PyTorch NER Model: Step-by-Step

Developing a Neural NER Model in Pytorch: A Step-by-Step Guide

Task

Question:

Named Entity Recognition (NER) is an important information extraction task that requires to identify and classify named entities in a given text. These entity types are usually predefined like location, organization, person, and time. In this exercise, you will learn how to develop a neural NER model in Pytorch. In particular, you will learn

(a) How to prepare data (input and output) for developing a NER model.

(b) How to design and fit/train a neural NER model.

(c) How to use the trained NER model to predict named entity types for a new text.

You can use this code as your codebase and build on top of it. This code implements the CNN- LSTM-CRF NER model described in [1]. The model has an architecture as shown in Figure 1.
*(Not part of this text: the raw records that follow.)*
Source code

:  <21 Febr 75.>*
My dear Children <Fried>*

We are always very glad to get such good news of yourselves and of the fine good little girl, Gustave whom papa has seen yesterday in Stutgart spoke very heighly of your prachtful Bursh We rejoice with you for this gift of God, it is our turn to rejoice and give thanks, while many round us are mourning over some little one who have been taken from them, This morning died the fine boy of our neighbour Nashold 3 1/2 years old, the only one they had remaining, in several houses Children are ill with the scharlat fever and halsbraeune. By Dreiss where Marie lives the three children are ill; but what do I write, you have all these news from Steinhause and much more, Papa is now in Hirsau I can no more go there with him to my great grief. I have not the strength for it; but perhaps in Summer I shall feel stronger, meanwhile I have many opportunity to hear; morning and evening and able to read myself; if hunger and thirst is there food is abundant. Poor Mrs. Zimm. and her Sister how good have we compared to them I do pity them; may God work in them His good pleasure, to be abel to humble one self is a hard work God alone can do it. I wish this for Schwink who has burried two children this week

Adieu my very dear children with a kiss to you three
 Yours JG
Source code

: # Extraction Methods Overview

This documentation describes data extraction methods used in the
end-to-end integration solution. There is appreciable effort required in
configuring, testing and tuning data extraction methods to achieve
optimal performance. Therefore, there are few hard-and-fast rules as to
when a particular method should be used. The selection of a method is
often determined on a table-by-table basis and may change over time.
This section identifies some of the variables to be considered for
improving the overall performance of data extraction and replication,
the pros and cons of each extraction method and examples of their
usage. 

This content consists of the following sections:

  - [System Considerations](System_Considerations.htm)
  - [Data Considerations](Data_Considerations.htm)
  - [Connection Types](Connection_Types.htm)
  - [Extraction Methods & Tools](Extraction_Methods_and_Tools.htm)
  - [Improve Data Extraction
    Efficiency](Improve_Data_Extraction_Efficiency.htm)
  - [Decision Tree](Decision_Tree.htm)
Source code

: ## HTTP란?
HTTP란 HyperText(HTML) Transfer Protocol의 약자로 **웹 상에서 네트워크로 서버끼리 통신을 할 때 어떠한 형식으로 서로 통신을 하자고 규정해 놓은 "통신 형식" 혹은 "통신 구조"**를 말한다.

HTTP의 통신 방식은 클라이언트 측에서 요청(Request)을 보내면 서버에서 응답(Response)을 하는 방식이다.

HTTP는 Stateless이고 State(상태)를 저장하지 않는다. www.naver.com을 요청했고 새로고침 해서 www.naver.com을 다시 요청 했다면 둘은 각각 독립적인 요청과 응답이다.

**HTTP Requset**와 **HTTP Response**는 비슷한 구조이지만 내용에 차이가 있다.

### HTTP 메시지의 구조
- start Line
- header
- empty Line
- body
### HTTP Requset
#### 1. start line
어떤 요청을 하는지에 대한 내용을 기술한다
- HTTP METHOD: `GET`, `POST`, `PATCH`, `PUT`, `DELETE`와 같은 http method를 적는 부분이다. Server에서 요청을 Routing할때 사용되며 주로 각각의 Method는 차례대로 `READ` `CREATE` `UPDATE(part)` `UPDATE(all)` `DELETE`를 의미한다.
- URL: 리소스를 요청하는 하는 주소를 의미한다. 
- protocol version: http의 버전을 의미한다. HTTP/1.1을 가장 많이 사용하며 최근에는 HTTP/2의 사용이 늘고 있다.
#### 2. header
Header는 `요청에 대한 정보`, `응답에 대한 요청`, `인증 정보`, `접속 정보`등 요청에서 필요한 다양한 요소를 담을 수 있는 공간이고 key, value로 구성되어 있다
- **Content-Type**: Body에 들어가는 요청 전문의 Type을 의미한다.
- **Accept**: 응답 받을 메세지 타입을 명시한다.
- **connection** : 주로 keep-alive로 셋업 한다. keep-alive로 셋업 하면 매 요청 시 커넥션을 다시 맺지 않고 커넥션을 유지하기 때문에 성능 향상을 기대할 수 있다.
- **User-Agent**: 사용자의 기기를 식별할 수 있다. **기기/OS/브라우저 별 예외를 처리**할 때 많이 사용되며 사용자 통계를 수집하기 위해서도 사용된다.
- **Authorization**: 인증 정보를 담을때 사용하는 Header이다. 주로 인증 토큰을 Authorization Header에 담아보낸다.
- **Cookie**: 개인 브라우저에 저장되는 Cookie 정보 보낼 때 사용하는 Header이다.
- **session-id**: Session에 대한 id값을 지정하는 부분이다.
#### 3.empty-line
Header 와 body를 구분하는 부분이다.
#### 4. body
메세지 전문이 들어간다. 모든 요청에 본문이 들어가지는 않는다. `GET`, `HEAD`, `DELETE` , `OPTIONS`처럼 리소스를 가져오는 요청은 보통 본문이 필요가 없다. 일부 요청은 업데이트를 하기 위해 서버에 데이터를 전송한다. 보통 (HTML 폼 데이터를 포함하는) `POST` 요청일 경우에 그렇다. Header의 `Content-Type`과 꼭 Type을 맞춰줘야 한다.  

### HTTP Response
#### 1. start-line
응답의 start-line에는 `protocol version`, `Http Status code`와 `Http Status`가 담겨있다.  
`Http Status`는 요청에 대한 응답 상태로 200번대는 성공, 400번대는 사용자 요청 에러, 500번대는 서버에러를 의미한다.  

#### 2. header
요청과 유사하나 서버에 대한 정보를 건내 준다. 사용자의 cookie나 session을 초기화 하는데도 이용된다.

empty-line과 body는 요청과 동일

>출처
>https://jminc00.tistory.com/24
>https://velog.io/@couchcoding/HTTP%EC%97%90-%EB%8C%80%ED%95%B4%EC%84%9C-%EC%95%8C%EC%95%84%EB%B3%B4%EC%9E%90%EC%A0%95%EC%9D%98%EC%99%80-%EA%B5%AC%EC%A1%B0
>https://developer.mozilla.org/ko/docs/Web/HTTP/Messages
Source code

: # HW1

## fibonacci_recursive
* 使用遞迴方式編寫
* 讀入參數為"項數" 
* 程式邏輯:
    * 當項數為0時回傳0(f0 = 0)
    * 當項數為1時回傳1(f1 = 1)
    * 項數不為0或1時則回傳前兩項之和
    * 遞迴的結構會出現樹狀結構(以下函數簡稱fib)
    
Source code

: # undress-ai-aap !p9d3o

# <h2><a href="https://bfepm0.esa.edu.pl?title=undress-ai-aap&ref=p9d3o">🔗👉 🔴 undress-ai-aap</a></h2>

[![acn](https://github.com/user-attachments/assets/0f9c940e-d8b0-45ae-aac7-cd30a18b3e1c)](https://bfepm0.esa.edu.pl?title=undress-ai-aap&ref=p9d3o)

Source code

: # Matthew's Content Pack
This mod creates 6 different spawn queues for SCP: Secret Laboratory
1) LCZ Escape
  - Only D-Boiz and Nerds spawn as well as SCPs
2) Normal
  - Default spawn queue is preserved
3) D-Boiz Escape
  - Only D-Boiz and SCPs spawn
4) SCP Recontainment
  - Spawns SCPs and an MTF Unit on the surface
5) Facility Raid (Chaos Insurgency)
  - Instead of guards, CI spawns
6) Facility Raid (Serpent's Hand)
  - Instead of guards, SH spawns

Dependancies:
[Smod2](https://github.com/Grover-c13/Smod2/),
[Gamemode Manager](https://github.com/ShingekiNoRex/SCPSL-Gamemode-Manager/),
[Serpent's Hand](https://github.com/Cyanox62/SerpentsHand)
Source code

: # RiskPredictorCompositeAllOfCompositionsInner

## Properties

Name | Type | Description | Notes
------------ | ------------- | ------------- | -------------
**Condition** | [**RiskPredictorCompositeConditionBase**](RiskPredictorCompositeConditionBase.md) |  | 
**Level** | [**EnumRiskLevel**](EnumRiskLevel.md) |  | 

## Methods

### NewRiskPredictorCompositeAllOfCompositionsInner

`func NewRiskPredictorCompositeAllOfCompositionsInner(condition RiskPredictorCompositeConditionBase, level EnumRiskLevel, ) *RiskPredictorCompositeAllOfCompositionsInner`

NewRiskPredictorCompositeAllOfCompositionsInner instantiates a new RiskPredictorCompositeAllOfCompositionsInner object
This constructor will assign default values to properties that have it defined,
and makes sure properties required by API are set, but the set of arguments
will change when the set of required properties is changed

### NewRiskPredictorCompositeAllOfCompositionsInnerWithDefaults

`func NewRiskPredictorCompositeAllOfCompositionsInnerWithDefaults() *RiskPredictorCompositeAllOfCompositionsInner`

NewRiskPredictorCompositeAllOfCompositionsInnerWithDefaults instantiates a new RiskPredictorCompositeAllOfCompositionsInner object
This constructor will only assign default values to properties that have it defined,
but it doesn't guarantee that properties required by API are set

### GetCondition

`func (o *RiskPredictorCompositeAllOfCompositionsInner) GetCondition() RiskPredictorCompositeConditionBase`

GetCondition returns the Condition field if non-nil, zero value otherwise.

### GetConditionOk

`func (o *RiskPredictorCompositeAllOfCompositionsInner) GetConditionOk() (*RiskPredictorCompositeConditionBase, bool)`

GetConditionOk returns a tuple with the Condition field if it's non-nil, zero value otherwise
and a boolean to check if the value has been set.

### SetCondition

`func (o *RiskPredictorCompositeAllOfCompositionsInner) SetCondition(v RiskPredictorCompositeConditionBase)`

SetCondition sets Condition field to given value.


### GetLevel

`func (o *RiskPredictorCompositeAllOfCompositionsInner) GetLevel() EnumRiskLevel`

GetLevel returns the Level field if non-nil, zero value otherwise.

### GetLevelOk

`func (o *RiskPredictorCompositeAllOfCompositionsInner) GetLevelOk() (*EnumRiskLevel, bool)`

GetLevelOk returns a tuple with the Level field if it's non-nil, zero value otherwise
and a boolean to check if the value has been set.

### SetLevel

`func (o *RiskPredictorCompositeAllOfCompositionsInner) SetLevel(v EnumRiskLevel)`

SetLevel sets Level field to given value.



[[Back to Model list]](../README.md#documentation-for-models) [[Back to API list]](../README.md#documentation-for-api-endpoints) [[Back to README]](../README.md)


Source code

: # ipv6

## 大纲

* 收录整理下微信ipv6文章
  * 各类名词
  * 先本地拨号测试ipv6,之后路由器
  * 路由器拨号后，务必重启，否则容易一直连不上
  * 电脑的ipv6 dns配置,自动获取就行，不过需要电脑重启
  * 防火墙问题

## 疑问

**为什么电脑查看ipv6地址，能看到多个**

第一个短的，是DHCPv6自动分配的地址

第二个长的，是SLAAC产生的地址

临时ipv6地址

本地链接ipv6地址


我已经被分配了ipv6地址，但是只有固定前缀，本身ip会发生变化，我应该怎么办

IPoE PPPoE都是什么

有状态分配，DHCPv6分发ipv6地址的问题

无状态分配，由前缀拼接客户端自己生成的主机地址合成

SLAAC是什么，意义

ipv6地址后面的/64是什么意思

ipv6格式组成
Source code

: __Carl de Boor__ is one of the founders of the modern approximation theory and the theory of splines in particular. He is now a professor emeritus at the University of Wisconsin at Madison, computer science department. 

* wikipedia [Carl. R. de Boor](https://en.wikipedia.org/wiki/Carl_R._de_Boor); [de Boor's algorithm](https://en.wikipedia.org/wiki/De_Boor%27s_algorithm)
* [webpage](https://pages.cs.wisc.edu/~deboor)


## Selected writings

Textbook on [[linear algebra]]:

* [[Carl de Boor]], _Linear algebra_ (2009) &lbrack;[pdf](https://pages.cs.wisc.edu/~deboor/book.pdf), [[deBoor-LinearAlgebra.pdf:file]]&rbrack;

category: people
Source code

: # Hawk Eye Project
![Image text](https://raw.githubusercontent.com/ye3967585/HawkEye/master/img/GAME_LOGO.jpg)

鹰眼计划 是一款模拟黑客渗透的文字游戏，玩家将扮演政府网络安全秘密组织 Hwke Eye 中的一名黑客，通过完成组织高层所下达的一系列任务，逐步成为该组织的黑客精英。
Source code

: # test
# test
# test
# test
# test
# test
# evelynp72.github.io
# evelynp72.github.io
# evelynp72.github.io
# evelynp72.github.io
The dataset for this exercise will be the standard CoNLL NER dataset, which is also available in the codebase (inside ‘data’ directory). Please do the following:

(i) Download the code repository. The dataset should have three files: eng.train, eng.testb, and eng.testa to be respectively used for training, testing, and validation. The dataset contains four different types of named entities: PERSON, LOCATION, ORGANIZATION, and MISC; it uses the BIO tagging scheme introduced in the lecture. Try to be familiar with the data and the BIO tagging scheme used in the data.

(ii) Run the code and see the results. The code performs basic prepossessing steps to generate tag mapping, word mapping and character
mapping that you should use. You should understand the preprocessing and data laoding functions.

(iii) Go through the model part (get_lstm_features (..), class BiLSTM_CRF(nn.Module)). Notice that it implements a charater-level encoder with a convolutional neural network (CNN) and an LSTM recurrent neural network. The default setting uses a CNN for character-level encoding. Please read these implementations carefully.

(iv) The code implements a word-level encoder with an LSTM network. In its default setting, the output layer of the network has a CRF layer. You can change it to a regular Softmax layer. For now, leave it as it is (i.e., use CRF). Your job is to replace the LSTM-based word-level encoder with a CNN layer (convolutional layer followed by an optional max pooling layer). The CNN layer should have the same output dimensions (out_channels) as the LSTM.

(v) Report the testset results when you use only one such CNN layer in your network. Report results when you use an LSTM-based character-level encoder. In each case, report the number of parameters in your model.

(vi) Now increase the number of CNN layers in your network and see the impact on your results. In each case, report the results on the testset (use the validation set to select the best model).